EXERCISE INPUTS:

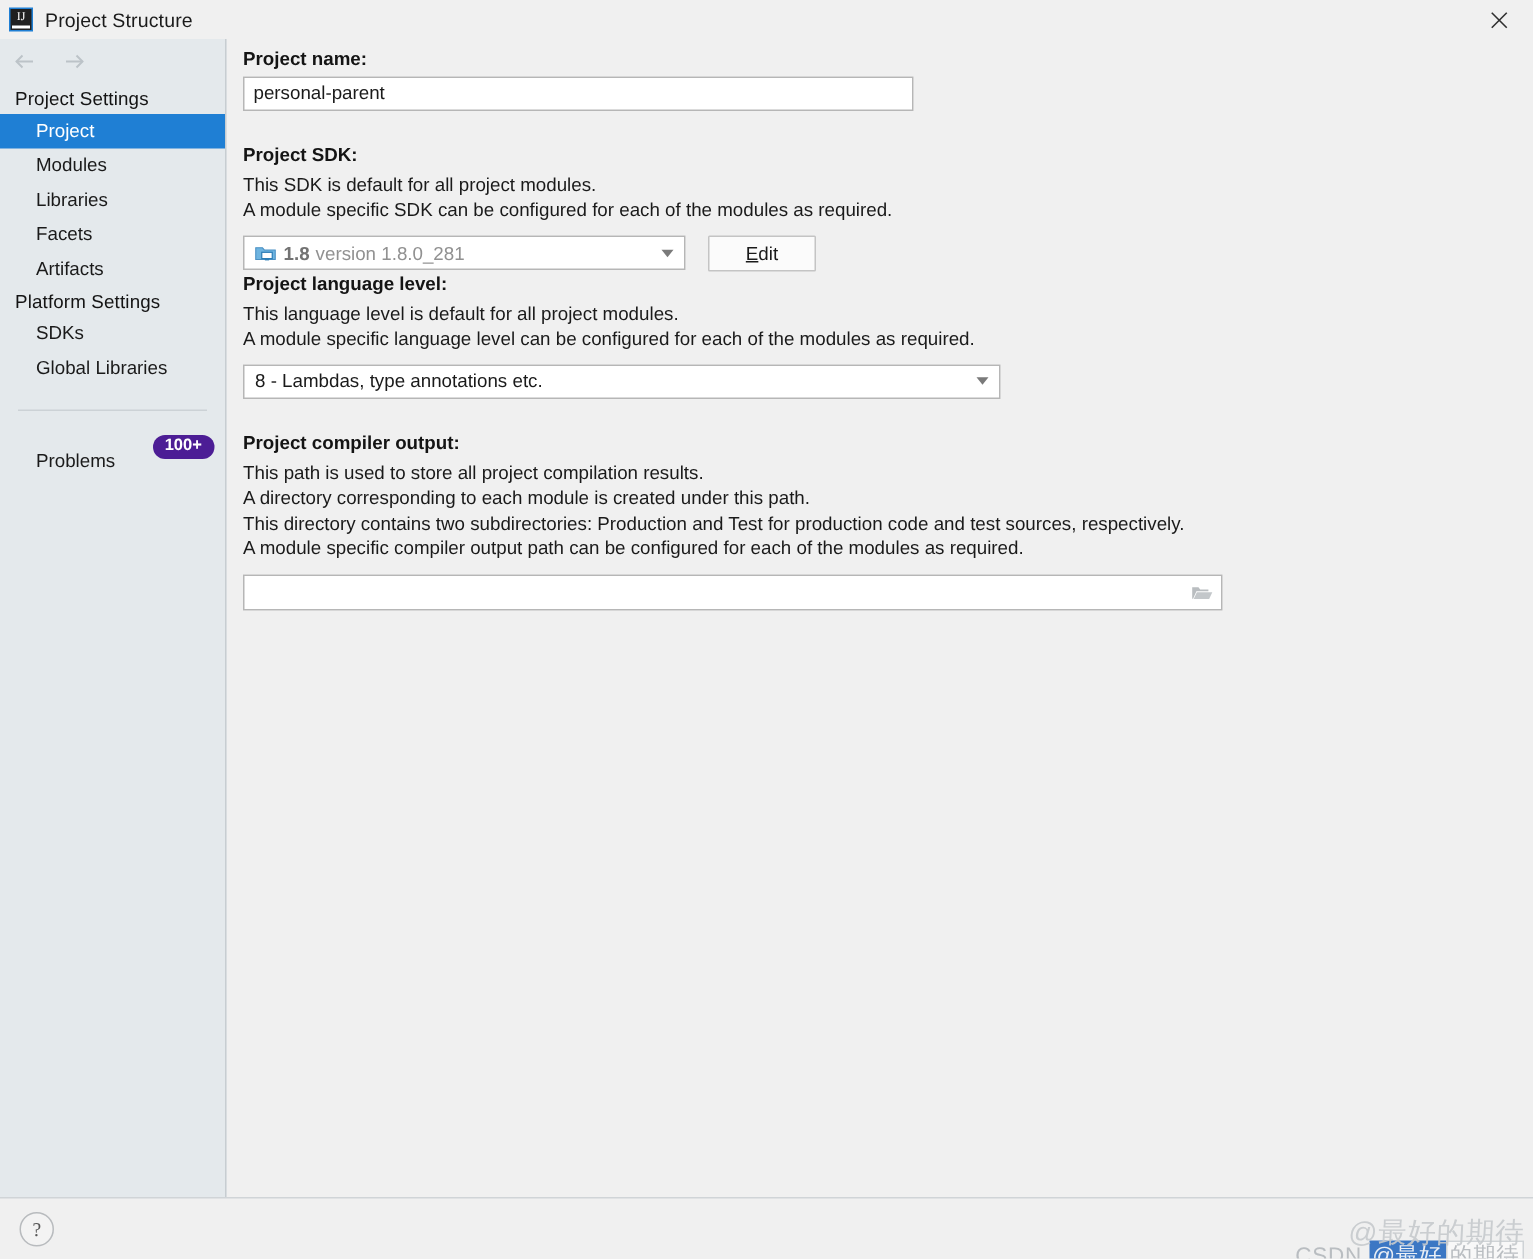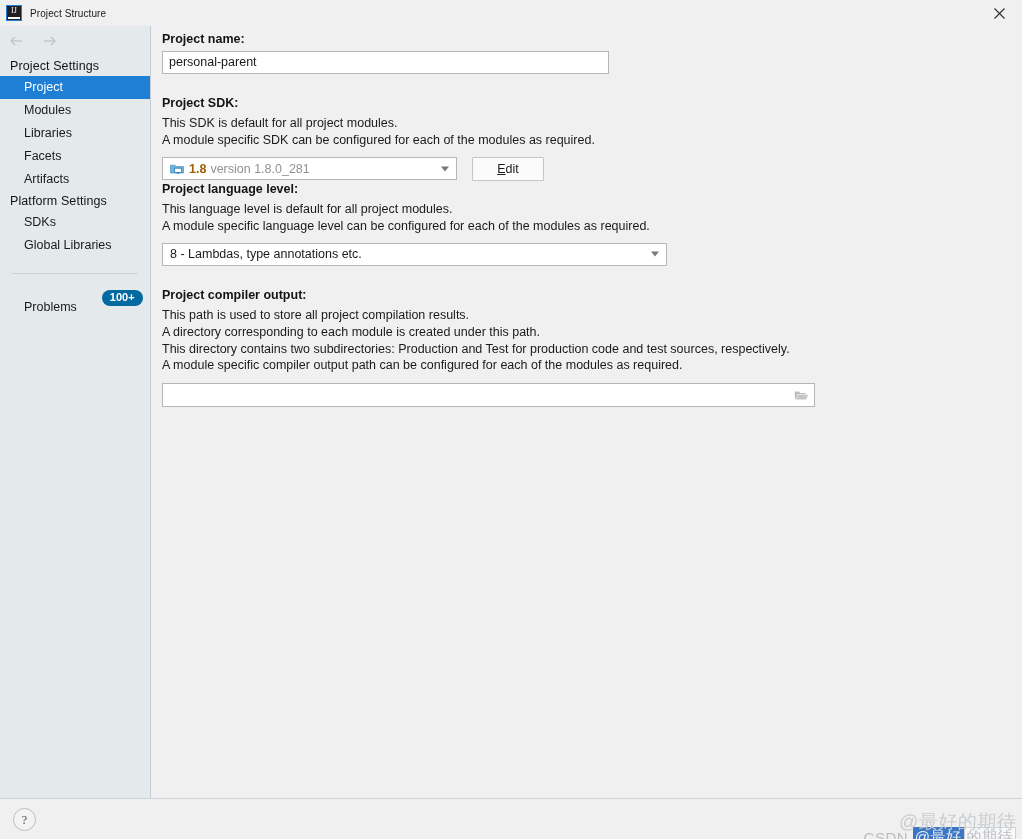"Project Structure" .title-text { font-size: 10px -> 13px }
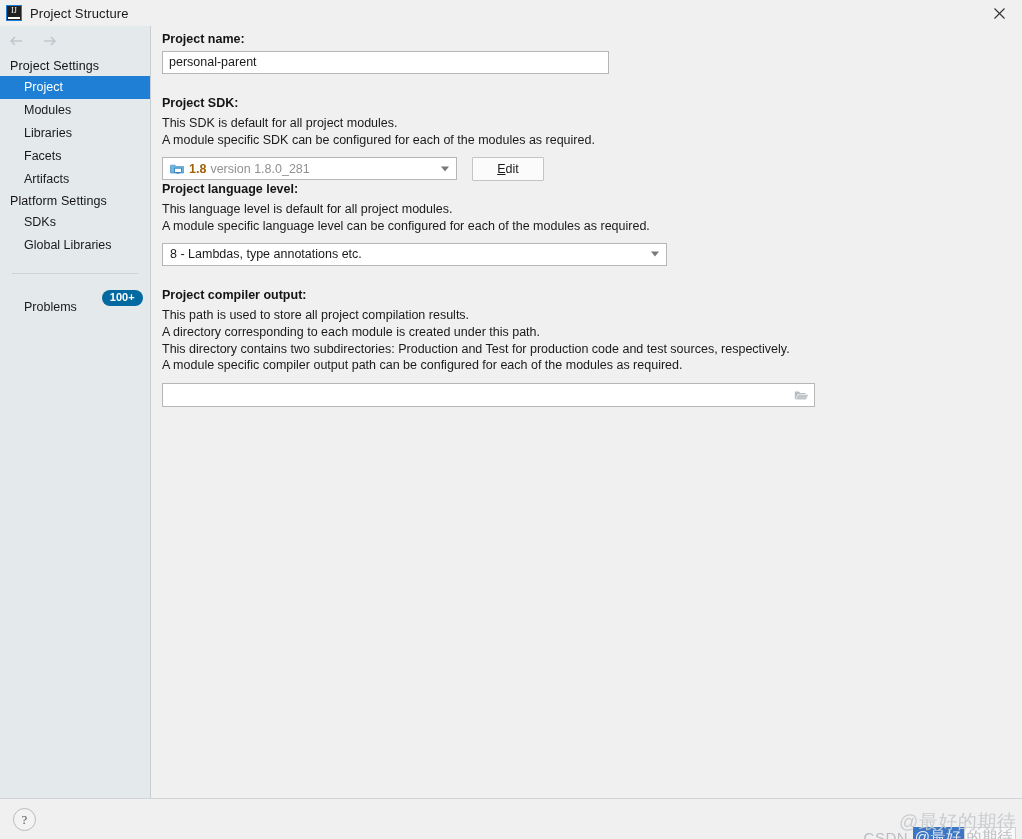"1.8" .sdk-ver-bold { color: #a16207 -> #737373 }
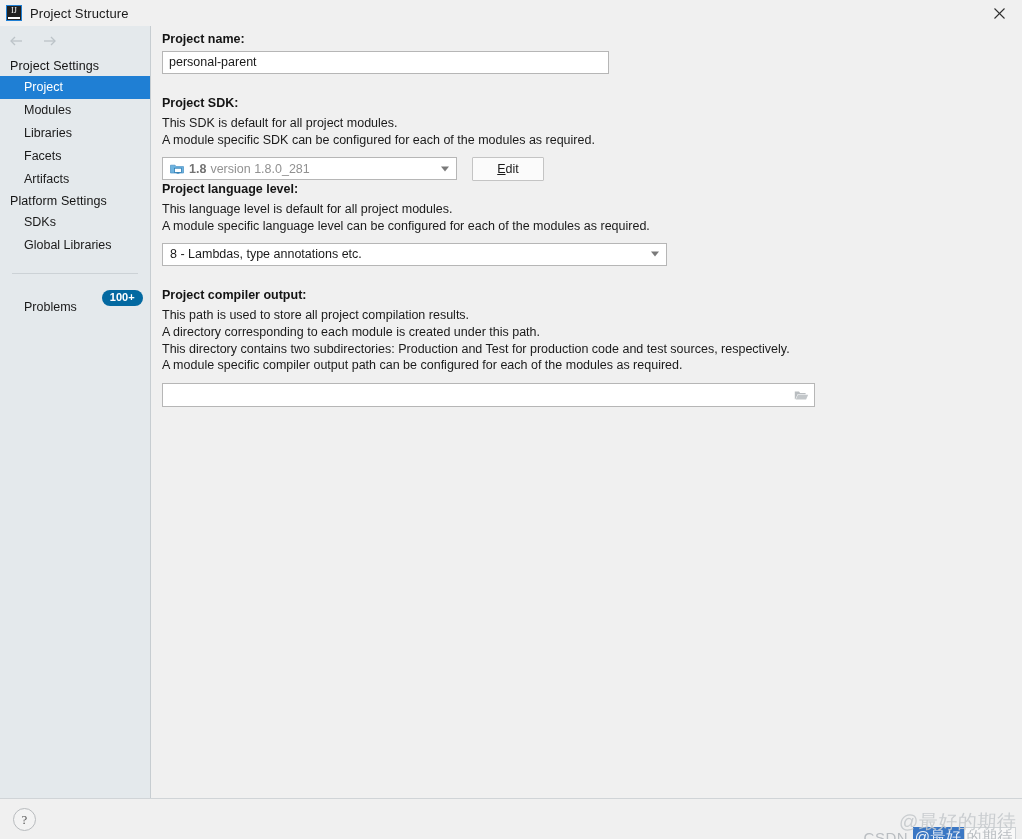"100+" .problems-badge { background: #0369a1 -> #4c1d95 }
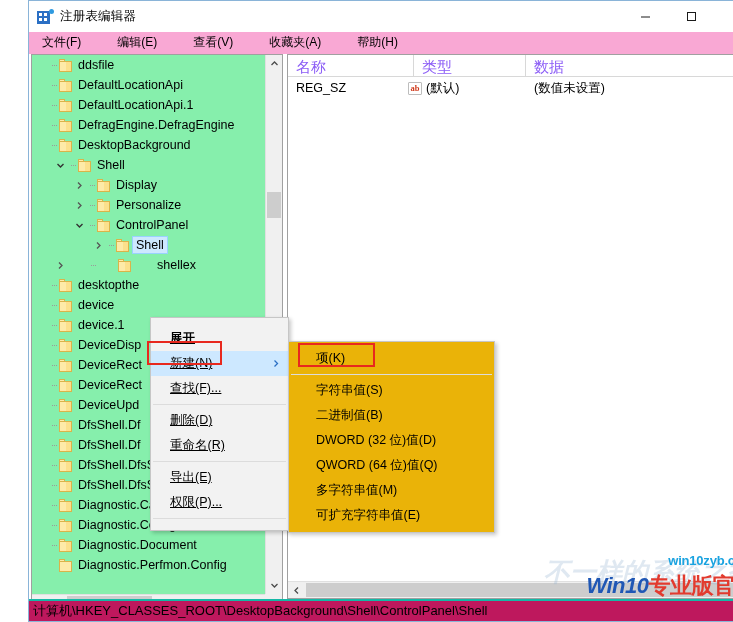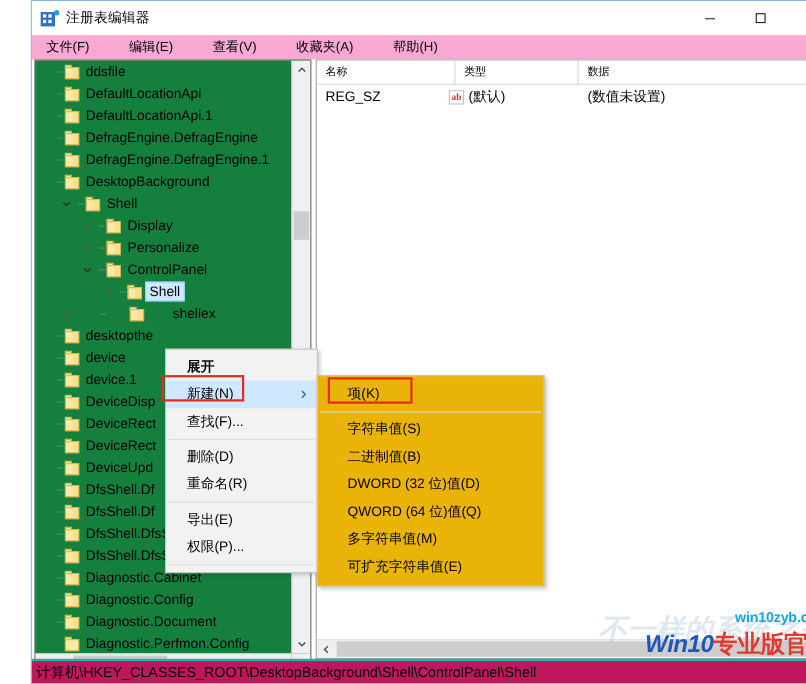"ddsfile" .tree-panel { background: #15803d -> #86efac }
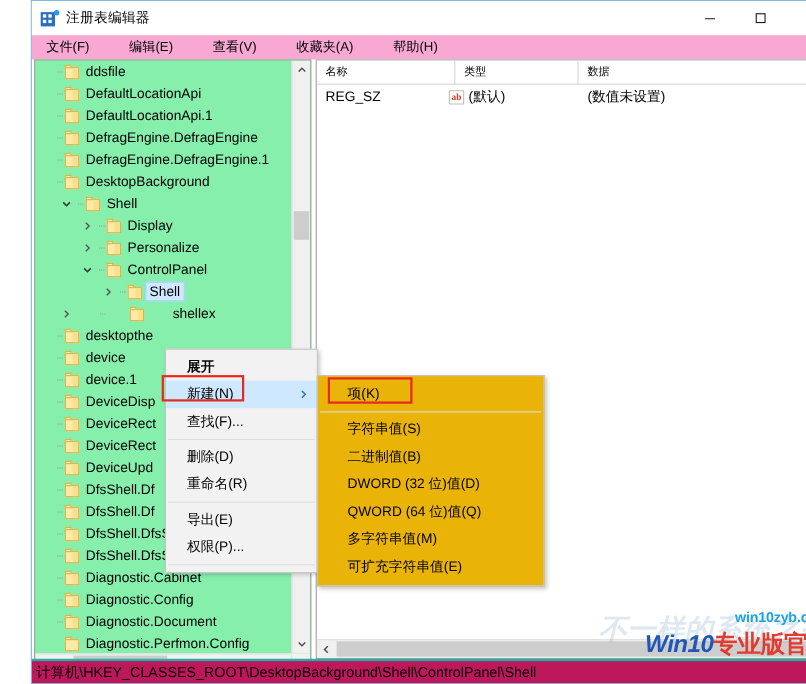"名称" .lv-head div { color: #000000 -> #8b5cf6; font-size: 10px -> 15px }
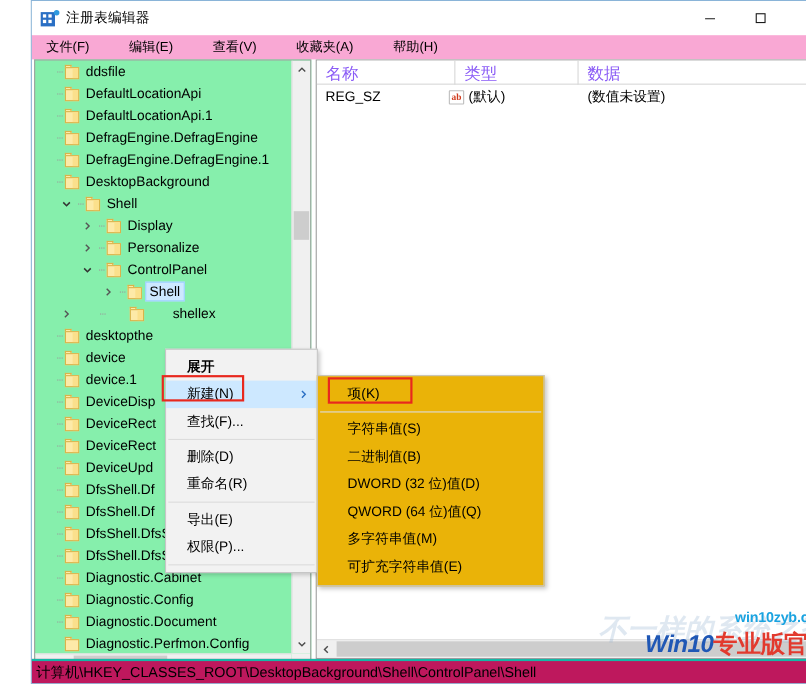"DefragEngine.DefragEngine.1" div.tree-row { html: <div> <span></span> <span> <i></i> </span> <span> <span></span> <span></span> <span></span> </span> <span>DefragEngine.DefragEngine.1</span> </div> -> none }
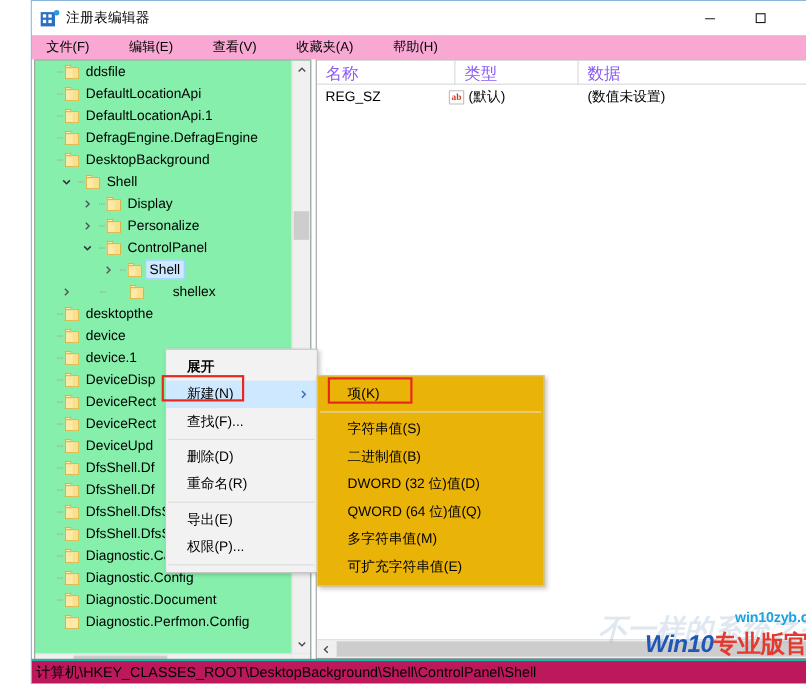"展开" .ctxmenu { padding: 3px 0 -> 8px 0; text-decoration: none -> underline }
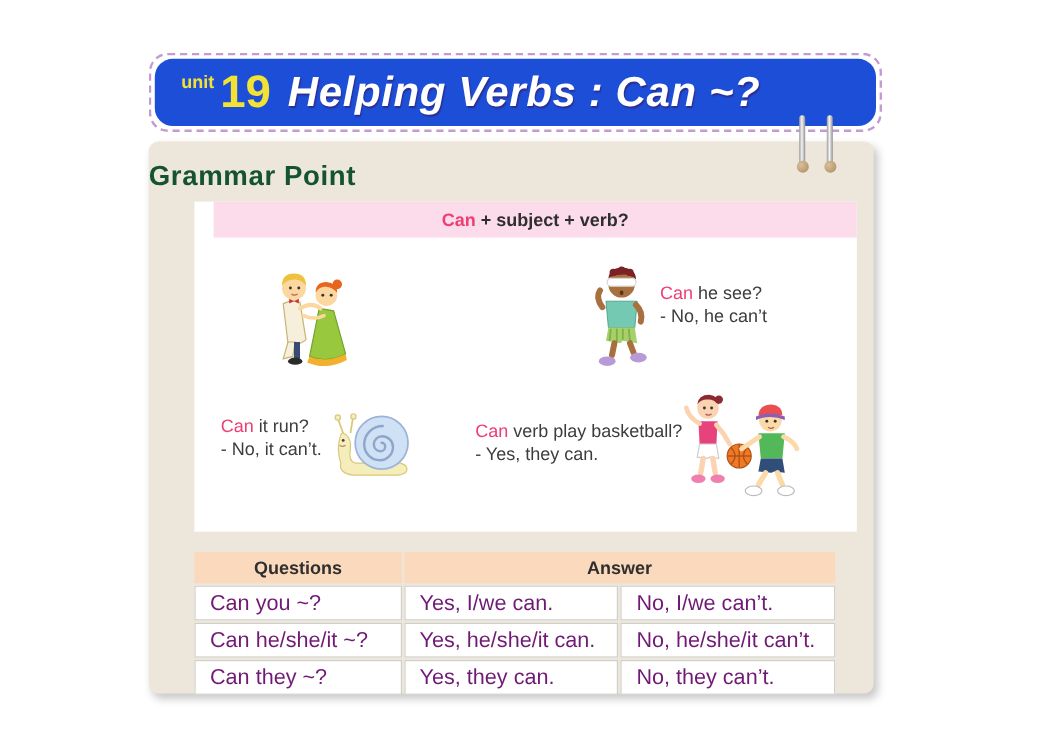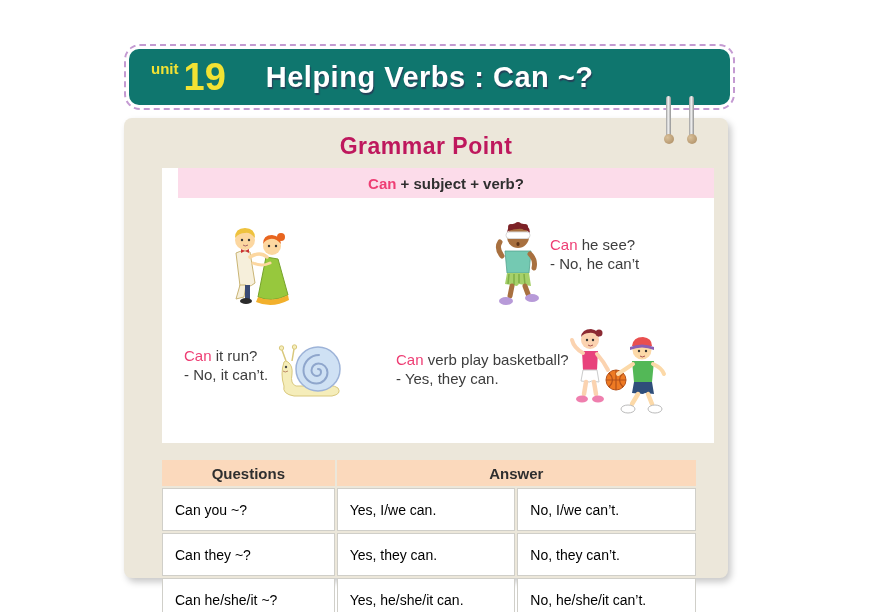"unit" .banner { background: #0f766e -> #1d4ed8; border-radius: 10px -> 15px }
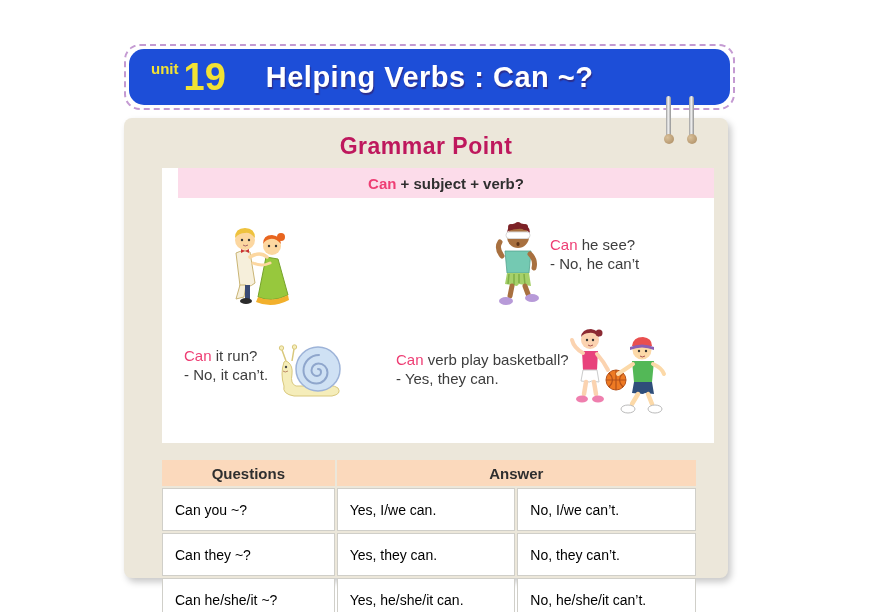"Helping Verbs : Can ~?" .banner-title { font-size: 29px -> 35px; font-style: none -> italic; margin-left: 40px -> 14px }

WORK TO BE COMPLETED:
Output the records verbatim, every one of them, and keep the pictures out.

RESPONSE:
"Project Structure" .title-text { font-size: 10px -> 13px }
"1.8" .sdk-ver-bold { color: #a16207 -> #737373 }
"100+" .problems-badge { background: #0369a1 -> #4c1d95 }
"ddsfile" .tree-panel { background: #15803d -> #86efac }
"名称" .lv-head div { color: #000000 -> #8b5cf6; font-size: 10px -> 15px }
"DefragEngine.DefragEngine.1" div.tree-row { html: <div> <span></span> <span> <i></i> </span> <span> <span></span> <span></span> <span></span> </span> <span>DefragEngine.DefragEngine.1</span> </div> -> none }
"展开" .ctxmenu { padding: 3px 0 -> 8px 0; text-decoration: none -> underline }
"unit" .banner { background: #0f766e -> #1d4ed8; border-radius: 10px -> 15px }
"Helping Verbs : Can ~?" .banner-title { font-size: 29px -> 35px; font-style: none -> italic; margin-left: 40px -> 14px }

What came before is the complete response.